** GIVEN ENTRIES follows **

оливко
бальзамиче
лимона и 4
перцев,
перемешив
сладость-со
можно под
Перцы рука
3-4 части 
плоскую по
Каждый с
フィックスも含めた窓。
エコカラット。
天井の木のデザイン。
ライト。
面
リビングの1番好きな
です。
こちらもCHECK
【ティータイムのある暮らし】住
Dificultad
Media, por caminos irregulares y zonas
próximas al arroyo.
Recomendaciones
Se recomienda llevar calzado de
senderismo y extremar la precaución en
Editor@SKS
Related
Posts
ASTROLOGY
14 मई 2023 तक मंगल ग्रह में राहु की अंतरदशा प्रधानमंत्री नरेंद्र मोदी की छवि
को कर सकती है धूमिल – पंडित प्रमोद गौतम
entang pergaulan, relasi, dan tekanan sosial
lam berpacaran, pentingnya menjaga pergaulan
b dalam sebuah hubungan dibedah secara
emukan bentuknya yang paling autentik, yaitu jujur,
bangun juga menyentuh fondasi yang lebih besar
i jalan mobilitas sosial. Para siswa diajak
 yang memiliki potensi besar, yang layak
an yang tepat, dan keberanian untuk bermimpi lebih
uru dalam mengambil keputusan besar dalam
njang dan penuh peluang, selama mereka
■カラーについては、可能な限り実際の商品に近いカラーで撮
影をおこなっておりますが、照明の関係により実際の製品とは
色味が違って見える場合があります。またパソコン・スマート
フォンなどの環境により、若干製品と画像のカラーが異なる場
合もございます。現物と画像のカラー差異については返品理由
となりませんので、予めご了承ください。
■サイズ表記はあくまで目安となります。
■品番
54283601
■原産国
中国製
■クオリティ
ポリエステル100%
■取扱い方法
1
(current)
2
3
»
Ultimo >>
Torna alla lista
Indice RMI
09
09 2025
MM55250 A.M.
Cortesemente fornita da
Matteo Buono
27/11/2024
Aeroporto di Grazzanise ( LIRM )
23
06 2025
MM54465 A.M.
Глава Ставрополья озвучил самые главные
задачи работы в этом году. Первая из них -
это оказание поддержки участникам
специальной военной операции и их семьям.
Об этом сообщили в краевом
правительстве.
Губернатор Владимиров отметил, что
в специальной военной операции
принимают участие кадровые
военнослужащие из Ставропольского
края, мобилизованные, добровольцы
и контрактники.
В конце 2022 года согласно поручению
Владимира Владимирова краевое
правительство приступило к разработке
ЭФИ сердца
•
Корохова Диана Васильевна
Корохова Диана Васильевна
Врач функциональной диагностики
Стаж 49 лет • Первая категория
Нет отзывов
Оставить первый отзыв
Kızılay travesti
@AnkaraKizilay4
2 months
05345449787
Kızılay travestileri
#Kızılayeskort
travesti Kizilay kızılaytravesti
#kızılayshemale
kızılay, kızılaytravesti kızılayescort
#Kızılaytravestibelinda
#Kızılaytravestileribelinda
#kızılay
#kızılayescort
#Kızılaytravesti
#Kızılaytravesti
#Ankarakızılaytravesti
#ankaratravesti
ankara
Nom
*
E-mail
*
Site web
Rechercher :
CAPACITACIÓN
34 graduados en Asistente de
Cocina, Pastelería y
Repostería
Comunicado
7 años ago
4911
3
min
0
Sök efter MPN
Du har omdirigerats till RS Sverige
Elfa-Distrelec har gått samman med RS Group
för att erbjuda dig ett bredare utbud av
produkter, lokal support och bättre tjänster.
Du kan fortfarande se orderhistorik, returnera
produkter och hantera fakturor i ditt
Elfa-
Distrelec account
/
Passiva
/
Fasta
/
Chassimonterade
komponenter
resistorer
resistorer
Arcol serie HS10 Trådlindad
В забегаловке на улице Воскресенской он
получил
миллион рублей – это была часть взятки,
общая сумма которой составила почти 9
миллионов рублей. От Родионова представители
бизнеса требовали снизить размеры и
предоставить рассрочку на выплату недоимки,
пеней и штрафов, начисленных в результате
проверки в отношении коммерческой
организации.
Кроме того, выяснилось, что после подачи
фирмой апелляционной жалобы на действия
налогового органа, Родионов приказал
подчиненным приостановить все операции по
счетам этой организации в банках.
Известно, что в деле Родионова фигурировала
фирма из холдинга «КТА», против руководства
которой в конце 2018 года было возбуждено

** End of GIVEN ENTRIES **

After counting the lines above that include the word "Первая", give only the number.

2